Gwen’s labour had been difficult and the doctor insisted she stay in bed for at least a week before facing the world. She had not wanted to jinx the well-being of the baby, so there was little paraphernalia to welcome Alan. With Ignatius at work, and Robin still a young schoolboy, it fell to Matthew to gather basic supplies for his baby brother’s arrival at home. He was dispatched to Nadia’s Mother and Baby Supplies on Frederick Street with a list.

‘Matthew, you going take bus or taxi?’ his mother asked.

‘As is Saturday, I prefer bus,’ he replied. ‘Them taxi drivers does drive like they mad. I see one the other day overtake three car and only just miss bouncing a maxi-taxi that was speeding coming up the road.’

‘You have the list?’

‘Yes, Mama.’

‘I forget to put Johnson’s Baby Powder. Add that on for me please.’

She adjusted the wriggling baby in her arms. ‘You coming back home straight?’

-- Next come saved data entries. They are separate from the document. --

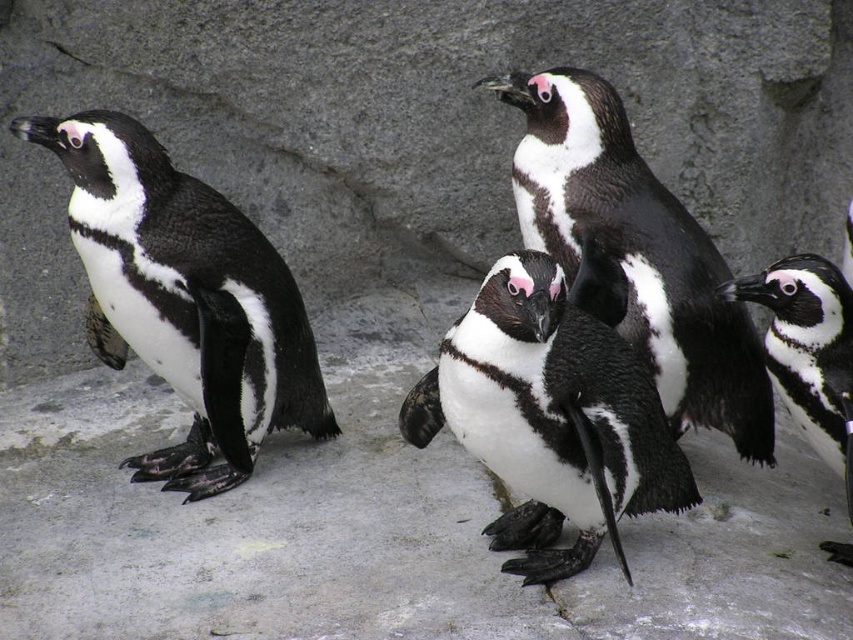
Does white matte penguin at center have a lesser width compared to black and white feathers at center?

Yes, white matte penguin at center is thinner than black and white feathers at center.

This screenshot has width=853, height=640. I want to click on white matte penguin at center, so click(550, 419).

I want to click on black glossy penguin at left, so click(184, 300).

Between black glossy penguin at left and black matte penguin at right, which one is positioned lower?

Positioned lower is black matte penguin at right.

What do you see at coordinates (184, 300) in the screenshot? This screenshot has height=640, width=853. I see `black glossy penguin at left` at bounding box center [184, 300].

What are the coordinates of `black glossy penguin at left` in the screenshot? It's located at (184, 300).

Is black glossy penguin at left shorter than black and white feathers at center?

Yes.

Is black glossy penguin at left closer to the viewer compared to black and white feathers at center?

That is True.

Based on the photo, who is more distant from viewer, (x=141, y=221) or (x=759, y=356)?

Positioned behind is point (x=759, y=356).

Identify the location of black glossy penguin at left. (x=184, y=300).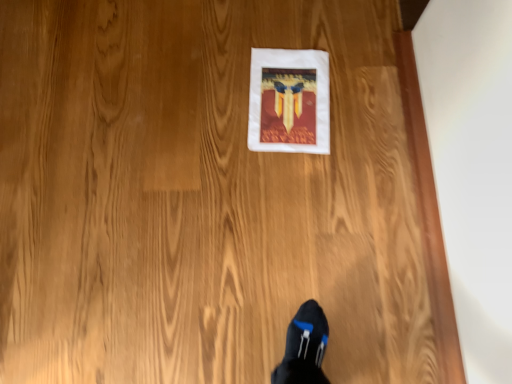
This screenshot has width=512, height=384. Describe the element at coordinates (289, 101) in the screenshot. I see `matte paper comic book at center` at that location.

In order to face matte paper comic book at center, should I rotate leftwards or rightwards?

To align with it, rotate right about 4.811°.

Locate an element on the screen. matte paper comic book at center is located at coordinates (289, 101).

This screenshot has height=384, width=512. Find the location of `matte paper comic book at center`. matte paper comic book at center is located at coordinates (289, 101).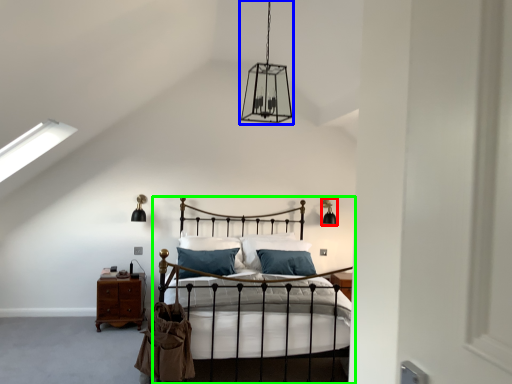
Question: Which is farther away from light fixture (highlighted by a red box)? light fixture (highlighted by a blue box) or bed (highlighted by a green box)?

Choices:
 (A) light fixture
 (B) bed

Answer: (A)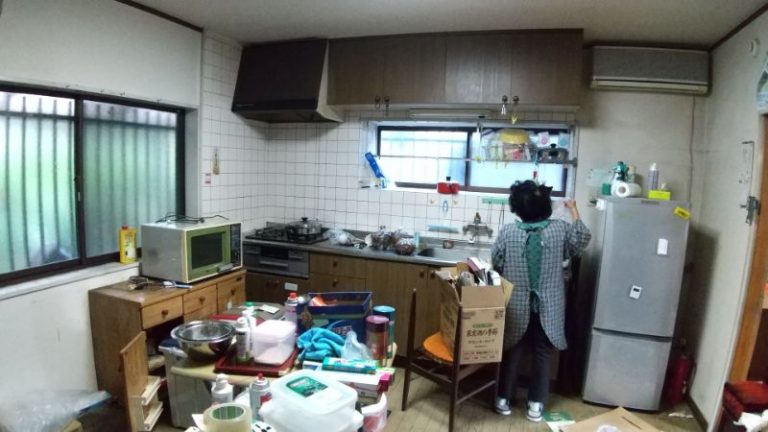
Identify the location of cabinet. The width and height of the screenshot is (768, 432). (389, 65).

‘Yeah, I think so,’ said Matthew.

‘Well, if you see Ali selling doubles by Independence Square, buy two for me. That man know how to make a doubles. I feeling to eat something so. But hold the pepper. You not supposed to eat pepper when you feeding baby or else the baby stomach go burn him.’

In later years Gwen would often reflect on that list: two dozen cotton nappies, Vaseline, one pack of wash cloths, five baby vests, a bottle of Limacol and one Johnson’s Baby Powder.

That shopping list had been Matthew’s death warrant.

People were anxious to tell her the details. Marva, who knew everything, gave Gwen an account as she had heard it. At the bus station, Matthew had seen Prudence holding her brand-new baby, and next to her the baby’s grandmother. He seemed to panic and tried to hide behind a concrete pillar. But it was too late. They had spotted him. Matthew emerged from behind the pillar, hands in his front pockets, whistling.

‘Morning,’ he said, looking beyond them. ‘All you look like you going in town.’

‘We only going up the road,’ said Prudence. ‘The baby have his one-month checkup today.’ She hesitated, then looked up at Matthew. ‘You want to see the baby?’ she asked softly. ‘He’s sleeping.’